Instantie: Rechtbank Assen, 9 maart 1999

Instantie

Rechtbank Assen

Samenvatting


Werknemer wordt geschorst nadat hij is beschuldigd van seksuele intimidatie
door een collega. De rechter beveelt opheffing van de op non-actiefstelling.
Werknemer erkent dat er schuine moppen werden verteld op de afdeling en dat
programma’s als sex voor de Buch werden besproken. Redenen om toch de
schorsing op te heffen zijn dat de werknemer de uitlatingen van het
slachtoffer niet heeft kunnen inzien, dat niet is nagegaan
of met een waarschuwing of overplaatsing volstaan kon worden, dat de
werkgever geen beleid heeft inzake seksuele intimidatie en dat het
slachtoffer inmiddels elders werkt.

Volledige tekst

OVERWEGINGEN

1. De vordering en het procesverloop
1.1. Eiser, hierna te noemen B., heeft bij dagvaarding gevorderd dat de
president bij vonnis, uitvoerbaar bij voorraad en op de minuut,
I. gedaagde zal veroordelen om eiser toe te laten tot de overeengekomen
arbeid in de vestiging van gedaagde te Assen, onder uitbetaling van het
normale aan hem toekomende salaris c.a., welke toelating dient te geschieden
m.i.v. de eerstvolgende werkdag na betekening van dit vonnis, onder verbeurte
van een dwangsom van f. 1.000,00 voor iedere dag dat gedaagde, nadat twee
dagen na voormelde betekening zijn verstreken, in gebreke blijft aan dit
vonnis te voldoen.

**LEZEN EN TOEPASSEN**
- a) Welke dwangsom per dag vordert eiser in de uitspraak over de schorsing?
- b) Vat de uitspraak over de schorsing samen in twee zinnen.
- c) Hervat de uitspraak over de schorsing direct na de laatst getoonde zin.

**AANGELEVERDE GEGEVENS**
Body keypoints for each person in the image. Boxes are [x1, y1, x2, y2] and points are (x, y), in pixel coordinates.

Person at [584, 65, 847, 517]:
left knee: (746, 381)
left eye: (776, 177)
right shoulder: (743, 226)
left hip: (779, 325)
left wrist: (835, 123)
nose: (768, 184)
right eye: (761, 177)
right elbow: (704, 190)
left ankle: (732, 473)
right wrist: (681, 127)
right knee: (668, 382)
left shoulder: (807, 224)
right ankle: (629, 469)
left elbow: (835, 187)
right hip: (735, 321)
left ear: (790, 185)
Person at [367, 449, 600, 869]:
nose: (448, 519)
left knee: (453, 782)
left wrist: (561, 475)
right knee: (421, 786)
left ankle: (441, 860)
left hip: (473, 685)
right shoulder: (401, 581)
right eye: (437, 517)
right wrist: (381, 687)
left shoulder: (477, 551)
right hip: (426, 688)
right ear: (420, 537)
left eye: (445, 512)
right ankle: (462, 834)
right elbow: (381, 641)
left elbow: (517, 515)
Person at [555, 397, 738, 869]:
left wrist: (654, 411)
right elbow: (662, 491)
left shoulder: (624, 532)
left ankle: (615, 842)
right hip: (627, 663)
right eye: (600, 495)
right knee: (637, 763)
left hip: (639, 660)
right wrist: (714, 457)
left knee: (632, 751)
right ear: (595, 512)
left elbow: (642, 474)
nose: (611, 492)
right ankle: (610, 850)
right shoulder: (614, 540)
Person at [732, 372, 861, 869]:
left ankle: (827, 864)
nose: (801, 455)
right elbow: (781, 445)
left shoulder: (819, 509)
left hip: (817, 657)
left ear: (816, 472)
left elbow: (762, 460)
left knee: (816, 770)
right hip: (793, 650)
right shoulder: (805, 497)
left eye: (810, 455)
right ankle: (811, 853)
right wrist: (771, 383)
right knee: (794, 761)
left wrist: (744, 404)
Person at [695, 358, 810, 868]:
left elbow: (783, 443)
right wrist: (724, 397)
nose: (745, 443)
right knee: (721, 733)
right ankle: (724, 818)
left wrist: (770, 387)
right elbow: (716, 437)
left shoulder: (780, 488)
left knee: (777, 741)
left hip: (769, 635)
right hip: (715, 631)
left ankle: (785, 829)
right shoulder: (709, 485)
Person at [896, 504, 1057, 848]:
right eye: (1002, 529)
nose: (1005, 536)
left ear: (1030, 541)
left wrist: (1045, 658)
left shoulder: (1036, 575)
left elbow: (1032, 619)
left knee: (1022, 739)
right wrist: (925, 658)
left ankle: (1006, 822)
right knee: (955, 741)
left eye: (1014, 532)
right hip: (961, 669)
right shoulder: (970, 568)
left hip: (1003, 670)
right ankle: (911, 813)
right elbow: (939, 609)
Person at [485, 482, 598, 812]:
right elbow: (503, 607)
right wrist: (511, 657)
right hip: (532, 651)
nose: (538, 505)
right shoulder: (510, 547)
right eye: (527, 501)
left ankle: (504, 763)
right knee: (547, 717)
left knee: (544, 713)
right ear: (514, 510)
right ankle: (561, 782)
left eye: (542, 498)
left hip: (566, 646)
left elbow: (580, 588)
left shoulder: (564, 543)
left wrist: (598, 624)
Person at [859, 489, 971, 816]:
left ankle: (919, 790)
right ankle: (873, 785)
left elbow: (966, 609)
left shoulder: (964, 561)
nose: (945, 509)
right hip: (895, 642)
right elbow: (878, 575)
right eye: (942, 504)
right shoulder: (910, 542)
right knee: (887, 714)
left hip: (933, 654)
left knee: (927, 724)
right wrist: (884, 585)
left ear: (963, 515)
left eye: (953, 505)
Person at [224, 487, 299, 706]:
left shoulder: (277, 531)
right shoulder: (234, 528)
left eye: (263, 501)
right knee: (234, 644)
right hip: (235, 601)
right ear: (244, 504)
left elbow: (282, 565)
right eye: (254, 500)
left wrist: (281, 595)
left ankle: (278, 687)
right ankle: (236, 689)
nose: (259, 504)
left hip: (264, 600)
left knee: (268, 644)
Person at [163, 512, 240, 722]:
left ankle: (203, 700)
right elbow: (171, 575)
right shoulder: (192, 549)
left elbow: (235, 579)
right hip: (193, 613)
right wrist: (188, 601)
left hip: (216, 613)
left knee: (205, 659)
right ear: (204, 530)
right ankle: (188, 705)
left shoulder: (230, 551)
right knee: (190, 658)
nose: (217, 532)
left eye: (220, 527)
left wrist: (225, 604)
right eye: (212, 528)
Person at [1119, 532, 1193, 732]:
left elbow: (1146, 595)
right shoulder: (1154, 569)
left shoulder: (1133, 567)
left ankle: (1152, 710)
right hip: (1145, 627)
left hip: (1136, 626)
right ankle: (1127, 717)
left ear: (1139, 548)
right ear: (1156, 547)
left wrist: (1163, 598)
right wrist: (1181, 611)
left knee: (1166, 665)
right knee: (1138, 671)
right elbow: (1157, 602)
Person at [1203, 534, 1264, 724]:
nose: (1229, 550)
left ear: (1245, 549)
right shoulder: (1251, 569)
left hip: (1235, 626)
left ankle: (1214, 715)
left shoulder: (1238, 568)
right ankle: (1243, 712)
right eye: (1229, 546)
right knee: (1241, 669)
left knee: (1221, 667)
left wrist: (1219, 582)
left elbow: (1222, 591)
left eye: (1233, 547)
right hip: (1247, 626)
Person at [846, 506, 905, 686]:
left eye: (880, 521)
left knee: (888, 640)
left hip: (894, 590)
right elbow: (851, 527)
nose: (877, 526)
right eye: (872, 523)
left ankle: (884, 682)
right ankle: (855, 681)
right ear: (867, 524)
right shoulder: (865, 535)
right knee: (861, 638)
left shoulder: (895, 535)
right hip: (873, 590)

**ANTWOORDEN OP OPGAVEN**
- a) Een dwangsom van f. 1.000,00 voor iedere dag dat gedaagde in gebreke blijft.

- b) Een werknemer die na een beschuldiging van seksuele intimidatie door een collega werd geschorst, krijgt van de rechter opheffing van de op non-actiefstelling, hoewel hij erkent dat op de afdeling schuine moppen werden verteld. Als redenen gelden dat hij de uitlatingen van het slachtoffer niet heeft kunnen inzien, dat niet is nagegaan of een waarschuwing of overplaatsing volstond, dat de werkgever geen beleid inzake seksuele intimidatie heeft en dat het slachtoffer inmiddels elders werkt.

- c)
II. gedaagde zal veroordelen in de kosten van dit geding.
1.2. Ter zitting van 26 februari 1999 heeft B. bij monde van zijn procureur
van eis geconcludeerd overeenkomstig de dagvaarding.
1.3. Gedaagde, hierna te noemen de ATC, heeft de vorderingen bestreden bij
monde van haar gemachtigde.
1.4. Beide partijen legden pleitaantekeningen over en brachten stukken in het
geding, waarna B. vonnis verzocht.

2. De feiten
2.1. B. is sinds 17 juni 1991 in dienst bij de ATC, althans haar
rechtsvoorganger, aanvankelijk in de functie van taxichauffeur, later als
centralist op de centrale, en sedert 27 april 1998 als administratief
medewerker op de administratie.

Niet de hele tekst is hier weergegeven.